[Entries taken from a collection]
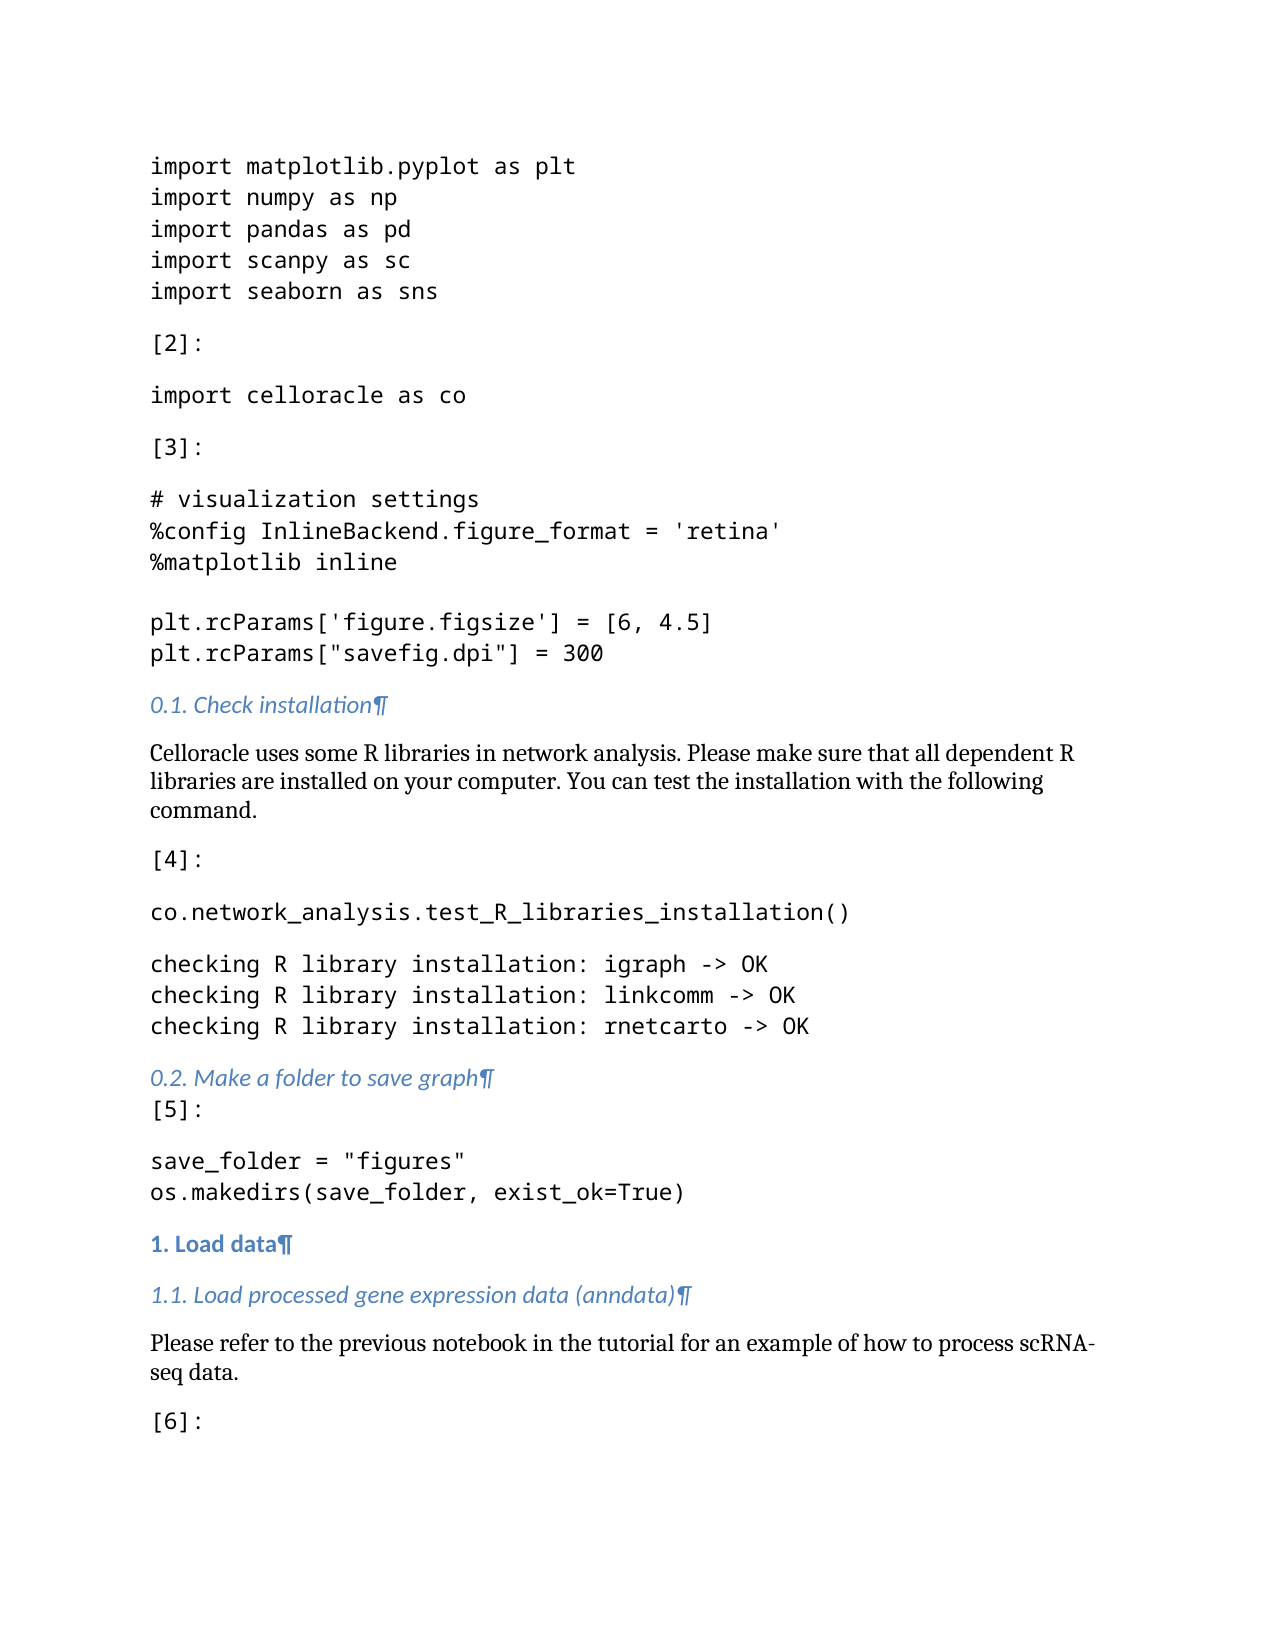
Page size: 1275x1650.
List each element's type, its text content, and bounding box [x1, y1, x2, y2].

subtitle 0.2. Make a folder to save graph¶ [150, 1062, 1125, 1093]
text # 0. Import import os import sys import matplotlib.pyplot as plt import numpy as np import pandas as pd import scanpy as sc import seaborn as sns [150, 150, 1125, 306]
text import celloracle as co [150, 379, 1125, 410]
text [5]: [150, 1093, 1125, 1124]
text [2]: [150, 327, 1125, 358]
text save_folder = "figures" os.makedirs(save_folder, exist_ok=True) [150, 1145, 1125, 1207]
subtitle 1.1. Load processed gene expression data (anndata)¶ [150, 1279, 1125, 1310]
text # visualization settings %config InlineBackend.figure_format = 'retina' %matplotlib inline plt.rcParams['figure.figsize'] = [6, 4.5] plt.rcParams["savefig.dpi"] = 300 [150, 483, 1125, 668]
text Celloracle uses some R libraries in network analysis. Please make sure that all dependent R libraries are installed on your computer. You can test the installation with the following command. [150, 738, 1125, 825]
text co.network_analysis.test_R_libraries_installation() [150, 896, 1125, 927]
text Please refer to the previous notebook in the tutorial for an example of how to process scRNA-seq data. [150, 1329, 1125, 1386]
subtitle 1. Load data¶ [150, 1228, 1125, 1259]
text [6]: [150, 1405, 1125, 1436]
text [4]: [150, 843, 1125, 875]
text [3]: [150, 431, 1125, 462]
subtitle 0.1. Check installation¶ [150, 689, 1125, 720]
text checking R library installation: igraph -> OK checking R library installation: linkcomm -> OK checking R library installation: rnetcarto -> OK [150, 948, 1125, 1041]
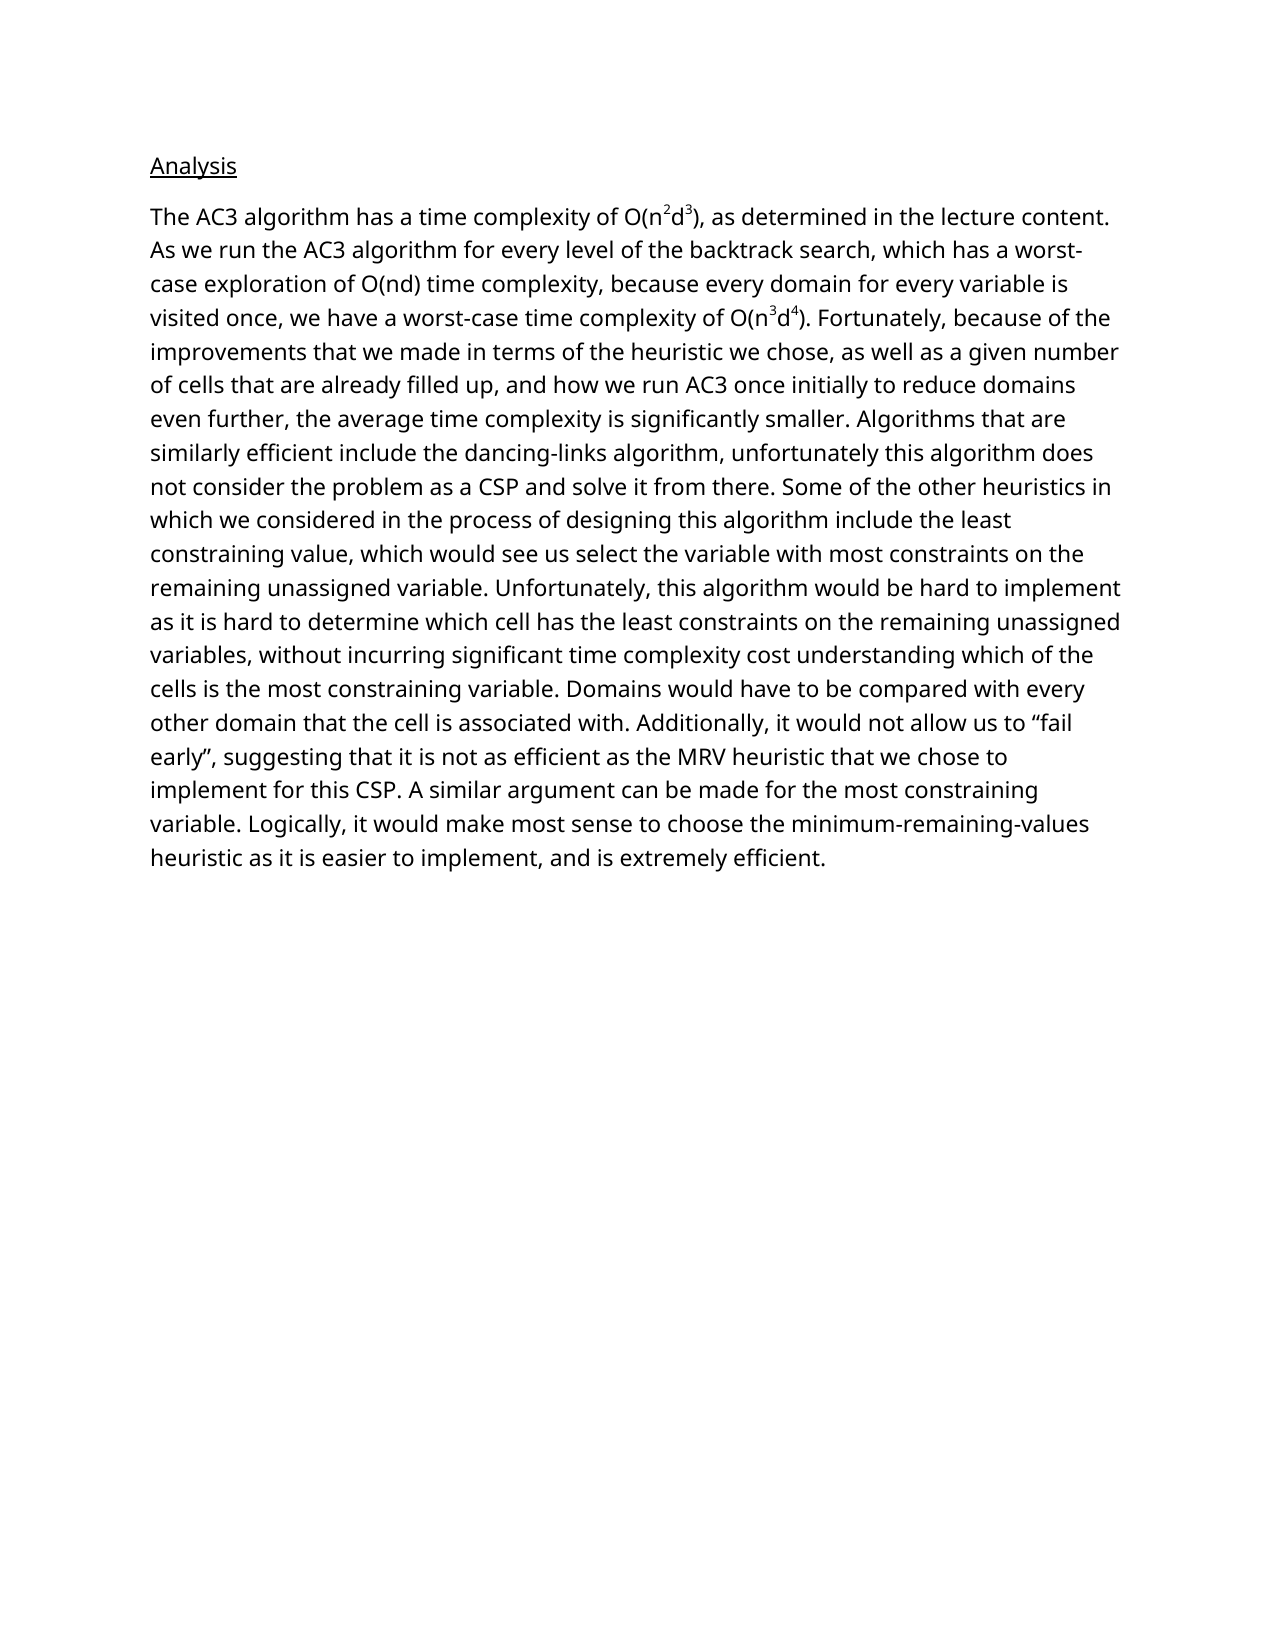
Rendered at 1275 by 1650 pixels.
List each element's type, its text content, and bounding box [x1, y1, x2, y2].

text The AC3 algorithm has a time complexity of O(n2d3), as determined in the lecture content. As we run the AC3 algorithm for every level of the backtrack search, which has a worst-case exploration of O(nd) time complexity, because every domain for every variable is visited once, we have a worst-case time complexity of O(n3d4). Fortunately, because of the improvements that we made in terms of the heuristic we chose, as well as a given number of cells that are already filled up, and how we run AC3 once initially to reduce domains even further, the average time complexity is significantly smaller. Algorithms that are similarly efficient include the dancing-links algorithm, unfortunately this algorithm does not consider the problem as a CSP and solve it from there. Some of the other heuristics in which we considered in the process of designing this algorithm include the least constraining value, which would see us select the variable with most constraints on the remaining unassigned variable. Unfortunately, this algorithm would be hard to implement as it is hard to determine which cell has the least constraints on the remaining unassigned variables, without incurring significant time complexity cost understanding which of the cells is the most constraining variable. Domains would have to be compared with every other domain that the cell is associated with. Additionally, it would not allow us to “fail early”, suggesting that it is not as efficient as the MRV heuristic that we chose to implement for this CSP. A similar argument can be made for the most constraining variable. Logically, it would make most sense to choose the minimum-remaining-values heuristic as it is easier to implement, and is extremely efficient. [150, 200, 1125, 873]
text Analysis [150, 150, 1125, 181]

TASK REQUIREMENTS | The records above need to be restated word for word, with the pictures left out.

TASK RESPONSE |
Page size: 1275x1650.
List each element's type, its text content, and bounding box [x1, y1, x2, y2].

subtitle 0.2. Make a folder to save graph¶ [150, 1062, 1125, 1093]
text # 0. Import import os import sys import matplotlib.pyplot as plt import numpy as np import pandas as pd import scanpy as sc import seaborn as sns [150, 150, 1125, 306]
text import celloracle as co [150, 379, 1125, 410]
text [5]: [150, 1093, 1125, 1124]
text [2]: [150, 327, 1125, 358]
text save_folder = "figures" os.makedirs(save_folder, exist_ok=True) [150, 1145, 1125, 1207]
subtitle 1.1. Load processed gene expression data (anndata)¶ [150, 1279, 1125, 1310]
text # visualization settings %config InlineBackend.figure_format = 'retina' %matplotlib inline plt.rcParams['figure.figsize'] = [6, 4.5] plt.rcParams["savefig.dpi"] = 300 [150, 483, 1125, 668]
text Celloracle uses some R libraries in network analysis. Please make sure that all dependent R libraries are installed on your computer. You can test the installation with the following command. [150, 738, 1125, 825]
text co.network_analysis.test_R_libraries_installation() [150, 896, 1125, 927]
text Please refer to the previous notebook in the tutorial for an example of how to process scRNA-seq data. [150, 1329, 1125, 1386]
subtitle 1. Load data¶ [150, 1228, 1125, 1259]
text [6]: [150, 1405, 1125, 1436]
text [4]: [150, 843, 1125, 875]
text [3]: [150, 431, 1125, 462]
subtitle 0.1. Check installation¶ [150, 689, 1125, 720]
text checking R library installation: igraph -> OK checking R library installation: linkcomm -> OK checking R library installation: rnetcarto -> OK [150, 948, 1125, 1041]
Rendered at 1275 by 1650 pixels.
List each element's type, its text content, and bounding box [x1, y1, x2, y2].

text The AC3 algorithm has a time complexity of O(n2d3), as determined in the lecture content. As we run the AC3 algorithm for every level of the backtrack search, which has a worst-case exploration of O(nd) time complexity, because every domain for every variable is visited once, we have a worst-case time complexity of O(n3d4). Fortunately, because of the improvements that we made in terms of the heuristic we chose, as well as a given number of cells that are already filled up, and how we run AC3 once initially to reduce domains even further, the average time complexity is significantly smaller. Algorithms that are similarly efficient include the dancing-links algorithm, unfortunately this algorithm does not consider the problem as a CSP and solve it from there. Some of the other heuristics in which we considered in the process of designing this algorithm include the least constraining value, which would see us select the variable with most constraints on the remaining unassigned variable. Unfortunately, this algorithm would be hard to implement as it is hard to determine which cell has the least constraints on the remaining unassigned variables, without incurring significant time complexity cost understanding which of the cells is the most constraining variable. Domains would have to be compared with every other domain that the cell is associated with. Additionally, it would not allow us to “fail early”, suggesting that it is not as efficient as the MRV heuristic that we chose to implement for this CSP. A similar argument can be made for the most constraining variable. Logically, it would make most sense to choose the minimum-remaining-values heuristic as it is easier to implement, and is extremely efficient. [150, 200, 1125, 873]
text Analysis [150, 150, 1125, 181]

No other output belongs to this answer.